** READING PASSAGE **
::::::::::

Rosette Base Linguistics (RBL) provides a set of linguistic tools to prepare your data for analysis. Language-specific modules provide base forms (lemmas) of words, parts-of-speech tagging, compound components, normalized tokens, stems, and roots. RBL also includes a Chinese Script Converter (CSC) which converts tokens in Traditional Chinese text to Simplified Chinese and vice versa.
You can use RBL in your own JVM application, use its Apache Lucene compatible API in a Lucene application, or integrate it directly with either Apache Solr or Elasticsearch.
-
JVM Applications
To integrate base linguistics functionality in your applications, the JVM includes two sets of Java classes and interfaces:
-
ADM API: A collection of Java classes and interfaces that generate and represent Rosette's linguistic analysis as a set of annotations. This collection is called the Annotated Data Model (ADM) and is used in other Rosette tools, such as Rosette Language Identifier and Rosette Entity Extractor, as well as RBL. There are some advanced features which are only supported in the ADM API and not the classic API.
When using the ADM API, you create an annotator which includes both tokenizer and analyzer functions.
-
Classic API: A collection of Java classes and interfaces that generate and represent Rosette's linguistic analysis that is analogous to the ADM API, except it is not compatible with any other Rosette products. It also supports streaming: a user can start processing a document before the entire document is available and it can produce results for pieces of a document without storing the results for the entire document in memory at once.

::::::::::

(Data entries)

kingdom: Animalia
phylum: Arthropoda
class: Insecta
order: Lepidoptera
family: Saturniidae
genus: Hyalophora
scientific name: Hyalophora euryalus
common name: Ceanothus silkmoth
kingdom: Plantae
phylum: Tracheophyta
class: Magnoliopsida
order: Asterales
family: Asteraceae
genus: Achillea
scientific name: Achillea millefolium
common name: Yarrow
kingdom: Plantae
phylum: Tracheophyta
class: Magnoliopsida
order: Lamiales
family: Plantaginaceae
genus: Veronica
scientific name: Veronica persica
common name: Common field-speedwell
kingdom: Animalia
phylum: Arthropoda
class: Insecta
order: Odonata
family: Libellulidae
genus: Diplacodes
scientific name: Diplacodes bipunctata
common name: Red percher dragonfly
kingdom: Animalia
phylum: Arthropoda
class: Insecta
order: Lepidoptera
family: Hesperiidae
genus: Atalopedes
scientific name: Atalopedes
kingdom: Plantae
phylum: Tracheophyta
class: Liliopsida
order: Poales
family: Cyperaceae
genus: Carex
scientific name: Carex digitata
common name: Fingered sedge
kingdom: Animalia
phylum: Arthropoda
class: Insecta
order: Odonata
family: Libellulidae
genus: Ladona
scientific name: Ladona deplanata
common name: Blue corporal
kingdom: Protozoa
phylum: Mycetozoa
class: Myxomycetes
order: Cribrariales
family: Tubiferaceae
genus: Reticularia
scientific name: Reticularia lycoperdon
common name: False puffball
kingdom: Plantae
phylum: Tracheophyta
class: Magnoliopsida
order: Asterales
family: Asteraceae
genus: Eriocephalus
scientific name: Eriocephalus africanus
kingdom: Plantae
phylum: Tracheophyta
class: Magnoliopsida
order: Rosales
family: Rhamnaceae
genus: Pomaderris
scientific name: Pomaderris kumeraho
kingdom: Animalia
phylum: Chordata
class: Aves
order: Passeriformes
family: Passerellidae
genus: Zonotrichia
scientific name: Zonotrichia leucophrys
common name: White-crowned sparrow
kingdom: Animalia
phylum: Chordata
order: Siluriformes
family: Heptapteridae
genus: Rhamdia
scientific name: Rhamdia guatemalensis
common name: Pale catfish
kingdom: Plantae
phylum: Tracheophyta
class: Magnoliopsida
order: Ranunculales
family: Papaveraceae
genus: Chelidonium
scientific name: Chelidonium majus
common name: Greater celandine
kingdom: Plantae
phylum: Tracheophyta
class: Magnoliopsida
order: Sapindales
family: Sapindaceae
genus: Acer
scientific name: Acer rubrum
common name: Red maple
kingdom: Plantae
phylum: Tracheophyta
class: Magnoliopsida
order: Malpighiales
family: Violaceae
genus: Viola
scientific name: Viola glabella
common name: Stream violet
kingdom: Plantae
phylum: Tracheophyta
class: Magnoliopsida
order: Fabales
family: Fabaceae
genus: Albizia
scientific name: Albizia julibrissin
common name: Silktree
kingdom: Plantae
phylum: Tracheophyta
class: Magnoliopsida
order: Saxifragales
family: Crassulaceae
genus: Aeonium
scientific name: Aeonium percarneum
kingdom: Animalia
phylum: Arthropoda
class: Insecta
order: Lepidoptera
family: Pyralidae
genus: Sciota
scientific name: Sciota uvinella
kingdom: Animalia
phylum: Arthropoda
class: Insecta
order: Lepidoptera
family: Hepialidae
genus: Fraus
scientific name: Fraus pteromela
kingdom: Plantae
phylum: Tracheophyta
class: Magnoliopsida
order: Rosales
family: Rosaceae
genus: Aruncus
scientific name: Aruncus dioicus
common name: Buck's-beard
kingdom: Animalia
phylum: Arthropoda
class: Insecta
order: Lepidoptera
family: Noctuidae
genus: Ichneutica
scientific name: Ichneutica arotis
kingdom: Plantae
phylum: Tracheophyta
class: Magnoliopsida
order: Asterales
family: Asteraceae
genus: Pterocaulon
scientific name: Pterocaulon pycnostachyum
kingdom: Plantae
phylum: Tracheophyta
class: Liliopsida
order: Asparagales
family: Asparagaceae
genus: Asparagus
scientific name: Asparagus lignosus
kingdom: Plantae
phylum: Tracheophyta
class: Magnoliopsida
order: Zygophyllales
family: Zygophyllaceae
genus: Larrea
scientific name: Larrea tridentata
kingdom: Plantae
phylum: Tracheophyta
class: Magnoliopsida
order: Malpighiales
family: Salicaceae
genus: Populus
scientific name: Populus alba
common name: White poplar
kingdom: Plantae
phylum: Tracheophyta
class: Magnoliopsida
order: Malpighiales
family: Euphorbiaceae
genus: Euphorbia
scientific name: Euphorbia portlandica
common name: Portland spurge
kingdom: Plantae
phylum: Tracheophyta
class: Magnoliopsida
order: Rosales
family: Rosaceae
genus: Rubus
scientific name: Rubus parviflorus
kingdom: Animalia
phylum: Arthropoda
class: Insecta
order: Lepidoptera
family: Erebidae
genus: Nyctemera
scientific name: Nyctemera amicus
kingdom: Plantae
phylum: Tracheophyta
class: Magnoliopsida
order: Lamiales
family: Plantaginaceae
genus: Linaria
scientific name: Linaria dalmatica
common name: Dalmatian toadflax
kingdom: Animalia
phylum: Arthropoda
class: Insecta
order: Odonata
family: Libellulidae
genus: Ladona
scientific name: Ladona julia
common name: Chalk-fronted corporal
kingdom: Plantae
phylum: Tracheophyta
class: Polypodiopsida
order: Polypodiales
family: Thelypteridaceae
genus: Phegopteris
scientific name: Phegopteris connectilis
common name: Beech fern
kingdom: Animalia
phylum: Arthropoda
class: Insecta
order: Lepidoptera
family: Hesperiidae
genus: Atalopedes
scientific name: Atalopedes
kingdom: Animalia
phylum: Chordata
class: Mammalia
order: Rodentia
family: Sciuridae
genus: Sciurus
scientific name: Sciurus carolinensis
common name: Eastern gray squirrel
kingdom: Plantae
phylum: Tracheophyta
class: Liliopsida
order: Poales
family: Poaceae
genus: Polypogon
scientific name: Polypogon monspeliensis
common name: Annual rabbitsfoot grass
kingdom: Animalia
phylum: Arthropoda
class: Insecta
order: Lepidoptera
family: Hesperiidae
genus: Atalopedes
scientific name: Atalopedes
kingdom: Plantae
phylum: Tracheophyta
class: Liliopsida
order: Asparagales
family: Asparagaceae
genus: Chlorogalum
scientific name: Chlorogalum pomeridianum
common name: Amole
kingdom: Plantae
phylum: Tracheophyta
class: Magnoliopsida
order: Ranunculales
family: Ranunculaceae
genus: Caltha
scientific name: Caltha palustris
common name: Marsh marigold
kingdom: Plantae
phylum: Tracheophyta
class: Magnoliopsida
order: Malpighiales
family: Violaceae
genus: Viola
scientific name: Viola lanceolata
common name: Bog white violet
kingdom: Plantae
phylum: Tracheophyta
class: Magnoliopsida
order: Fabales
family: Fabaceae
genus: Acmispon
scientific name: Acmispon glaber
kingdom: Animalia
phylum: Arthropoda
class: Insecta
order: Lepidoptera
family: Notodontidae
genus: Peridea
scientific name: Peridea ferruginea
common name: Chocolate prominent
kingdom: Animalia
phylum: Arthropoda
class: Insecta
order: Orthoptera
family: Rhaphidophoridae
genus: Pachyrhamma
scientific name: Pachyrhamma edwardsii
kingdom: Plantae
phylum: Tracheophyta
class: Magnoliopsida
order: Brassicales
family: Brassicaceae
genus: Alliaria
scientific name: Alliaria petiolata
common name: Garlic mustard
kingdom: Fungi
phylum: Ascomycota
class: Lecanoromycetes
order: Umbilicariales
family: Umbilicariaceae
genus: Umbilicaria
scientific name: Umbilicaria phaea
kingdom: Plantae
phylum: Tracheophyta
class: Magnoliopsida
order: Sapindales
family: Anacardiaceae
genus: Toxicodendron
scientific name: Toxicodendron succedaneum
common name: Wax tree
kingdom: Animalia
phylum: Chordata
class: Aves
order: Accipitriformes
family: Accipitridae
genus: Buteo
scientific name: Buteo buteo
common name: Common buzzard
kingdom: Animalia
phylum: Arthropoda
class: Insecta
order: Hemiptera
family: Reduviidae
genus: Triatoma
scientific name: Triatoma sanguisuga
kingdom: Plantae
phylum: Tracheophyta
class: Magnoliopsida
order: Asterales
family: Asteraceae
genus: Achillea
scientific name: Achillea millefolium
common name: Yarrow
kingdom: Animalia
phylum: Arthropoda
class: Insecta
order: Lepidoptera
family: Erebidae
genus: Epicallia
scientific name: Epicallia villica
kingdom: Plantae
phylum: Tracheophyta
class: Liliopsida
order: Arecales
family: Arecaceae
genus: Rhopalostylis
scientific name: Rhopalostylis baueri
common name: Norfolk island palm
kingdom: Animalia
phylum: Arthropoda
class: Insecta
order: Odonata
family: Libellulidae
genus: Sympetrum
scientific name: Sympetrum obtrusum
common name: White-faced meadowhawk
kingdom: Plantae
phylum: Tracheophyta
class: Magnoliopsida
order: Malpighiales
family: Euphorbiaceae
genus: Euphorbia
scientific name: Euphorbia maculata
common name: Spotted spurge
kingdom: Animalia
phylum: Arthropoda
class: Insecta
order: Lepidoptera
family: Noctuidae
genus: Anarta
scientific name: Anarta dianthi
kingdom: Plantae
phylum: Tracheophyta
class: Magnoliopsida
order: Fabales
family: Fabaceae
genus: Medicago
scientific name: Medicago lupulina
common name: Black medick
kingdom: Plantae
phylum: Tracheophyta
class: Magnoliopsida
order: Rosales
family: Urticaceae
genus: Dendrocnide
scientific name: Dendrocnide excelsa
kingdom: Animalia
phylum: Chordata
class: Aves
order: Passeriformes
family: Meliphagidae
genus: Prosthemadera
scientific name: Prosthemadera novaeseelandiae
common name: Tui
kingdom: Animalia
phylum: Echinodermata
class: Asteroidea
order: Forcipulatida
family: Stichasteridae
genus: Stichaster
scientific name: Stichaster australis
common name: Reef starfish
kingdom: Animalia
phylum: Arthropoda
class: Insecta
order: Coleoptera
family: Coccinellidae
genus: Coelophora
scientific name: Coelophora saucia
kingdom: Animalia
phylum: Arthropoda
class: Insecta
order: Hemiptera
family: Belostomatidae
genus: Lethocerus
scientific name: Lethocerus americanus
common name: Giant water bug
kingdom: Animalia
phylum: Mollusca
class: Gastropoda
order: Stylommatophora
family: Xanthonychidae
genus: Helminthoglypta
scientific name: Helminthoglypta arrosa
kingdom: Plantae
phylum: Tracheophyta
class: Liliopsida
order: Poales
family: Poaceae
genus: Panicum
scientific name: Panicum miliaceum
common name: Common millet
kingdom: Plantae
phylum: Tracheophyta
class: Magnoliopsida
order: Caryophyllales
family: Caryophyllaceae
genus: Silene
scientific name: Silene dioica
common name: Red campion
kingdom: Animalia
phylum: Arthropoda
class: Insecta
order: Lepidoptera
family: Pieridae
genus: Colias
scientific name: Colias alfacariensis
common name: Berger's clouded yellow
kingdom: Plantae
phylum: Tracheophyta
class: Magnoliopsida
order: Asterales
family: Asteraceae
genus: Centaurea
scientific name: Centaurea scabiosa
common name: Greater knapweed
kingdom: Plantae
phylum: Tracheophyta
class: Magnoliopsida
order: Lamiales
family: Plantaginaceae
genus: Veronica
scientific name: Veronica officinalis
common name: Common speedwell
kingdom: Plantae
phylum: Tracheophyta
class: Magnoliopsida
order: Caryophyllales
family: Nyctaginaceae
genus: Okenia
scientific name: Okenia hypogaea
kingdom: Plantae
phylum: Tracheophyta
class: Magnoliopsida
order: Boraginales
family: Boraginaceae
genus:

::::::::::

** REQUIRED TASK 1 **
Translate this sentence from the Rosette Base Linguistics page into Spanish: "When using the ADM API, you create an annotator which includes both tokenizer and analyzer functions."
** REQUIRED TASK 2 **
From the Rosette Base Linguistics page, reproduce everything from "You can use" down to "the classic API.".

** WORKED ANSWER 1 **
Al usar la API de ADM, se crea un anotador que incluye funciones tanto de tokenizador como de analizador.

** WORKED ANSWER 2 **
You can use RBL in your own JVM application, use its Apache Lucene compatible API in a Lucene application, or integrate it directly with either Apache Solr or Elasticsearch.
-
JVM Applications
To integrate base linguistics functionality in your applications, the JVM includes two sets of Java classes and interfaces:
-
ADM API: A collection of Java classes and interfaces that generate and represent Rosette's linguistic analysis as a set of annotations. This collection is called the Annotated Data Model (ADM) and is used in other Rosette tools, such as Rosette Language Identifier and Rosette Entity Extractor, as well as RBL. There are some advanced features which are only supported in the ADM API and not the classic API.